Provided data »
•••

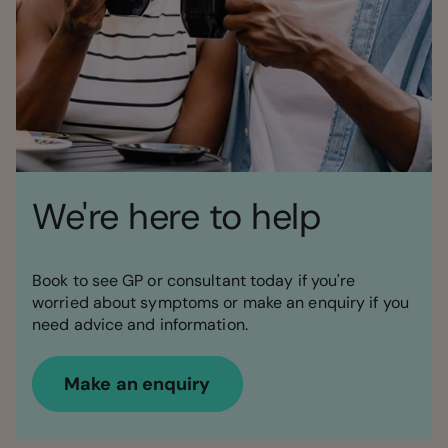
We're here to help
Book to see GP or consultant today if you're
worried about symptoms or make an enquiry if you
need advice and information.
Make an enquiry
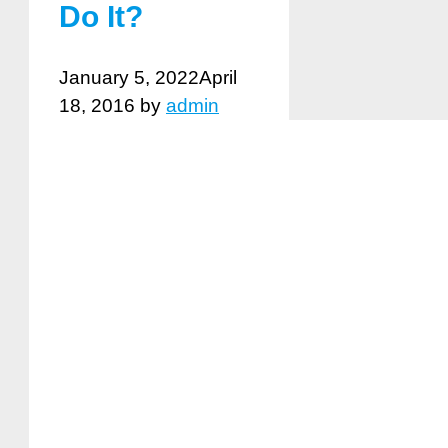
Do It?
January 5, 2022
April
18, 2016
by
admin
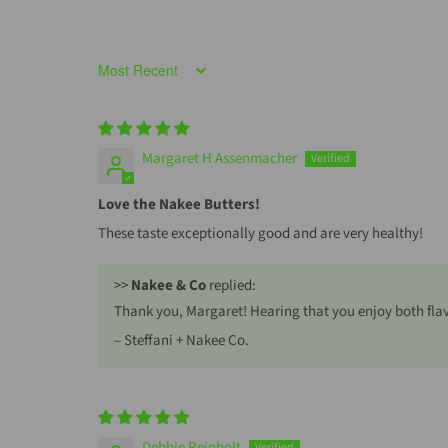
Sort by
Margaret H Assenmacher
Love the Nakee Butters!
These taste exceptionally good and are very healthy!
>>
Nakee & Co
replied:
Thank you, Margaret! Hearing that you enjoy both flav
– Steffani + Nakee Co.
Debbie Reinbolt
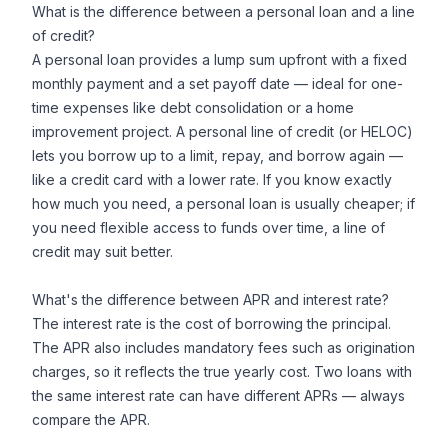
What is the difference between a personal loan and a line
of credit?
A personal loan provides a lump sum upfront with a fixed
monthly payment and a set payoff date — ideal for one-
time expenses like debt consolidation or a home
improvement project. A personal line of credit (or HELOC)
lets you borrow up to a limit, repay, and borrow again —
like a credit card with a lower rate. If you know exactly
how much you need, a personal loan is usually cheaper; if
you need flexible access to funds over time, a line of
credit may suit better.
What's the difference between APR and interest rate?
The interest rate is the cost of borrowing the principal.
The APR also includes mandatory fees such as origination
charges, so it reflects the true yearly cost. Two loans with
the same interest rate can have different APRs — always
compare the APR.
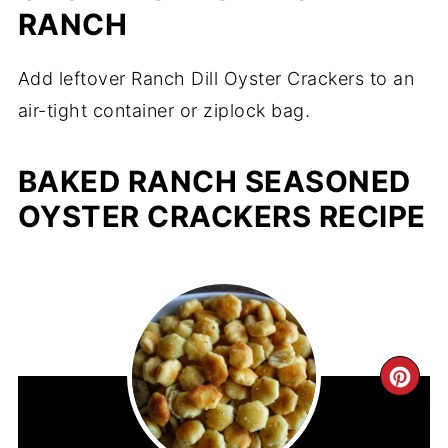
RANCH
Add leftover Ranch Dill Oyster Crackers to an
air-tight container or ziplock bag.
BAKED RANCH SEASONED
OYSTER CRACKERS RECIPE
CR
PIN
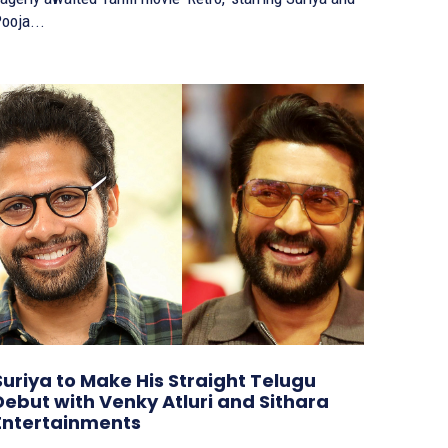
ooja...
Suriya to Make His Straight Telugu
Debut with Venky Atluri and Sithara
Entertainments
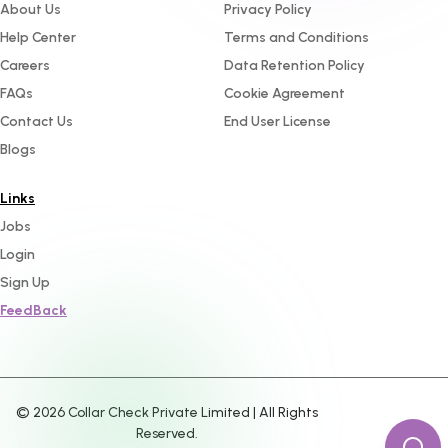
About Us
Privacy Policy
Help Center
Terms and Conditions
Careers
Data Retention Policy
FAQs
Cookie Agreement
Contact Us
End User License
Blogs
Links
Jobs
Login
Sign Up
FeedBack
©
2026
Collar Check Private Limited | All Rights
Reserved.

•••

How to complete this task » The whole listing should be restated word for word, with no pictures.

Answer for this exercise »
We're here to help
Book to see GP or consultant today if you're
worried about symptoms or make an enquiry if you
need advice and information.
Make an enquiry
Do It?
January 5, 2022
April
18, 2016
by
admin
Sort by
Margaret H Assenmacher
Love the Nakee Butters!
These taste exceptionally good and are very healthy!
>>
Nakee & Co
replied:
Thank you, Margaret! Hearing that you enjoy both flav
– Steffani + Nakee Co.
Debbie Reinbolt
What is the difference between a personal loan and a line
of credit?
A personal loan provides a lump sum upfront with a fixed
monthly payment and a set payoff date — ideal for one-
time expenses like debt consolidation or a home
improvement project. A personal line of credit (or HELOC)
lets you borrow up to a limit, repay, and borrow again —
like a credit card with a lower rate. If you know exactly
how much you need, a personal loan is usually cheaper; if
you need flexible access to funds over time, a line of
credit may suit better.
What's the difference between APR and interest rate?
The interest rate is the cost of borrowing the principal.
The APR also includes mandatory fees such as origination
charges, so it reflects the true yearly cost. Two loans with
the same interest rate can have different APRs — always
compare the APR.
RANCH
Add leftover Ranch Dill Oyster Crackers to an
air-tight container or ziplock bag.
BAKED RANCH SEASONED
OYSTER CRACKERS RECIPE
CR
PIN
ooja...
Suriya to Make His Straight Telugu
Debut with Venky Atluri and Sithara
Entertainments
About Us
Privacy Policy
Help Center
Terms and Conditions
Careers
Data Retention Policy
FAQs
Cookie Agreement
Contact Us
End User License
Blogs
Links
Jobs
Login
Sign Up
FeedBack
©
2026
Collar Check Private Limited | All Rights
Reserved.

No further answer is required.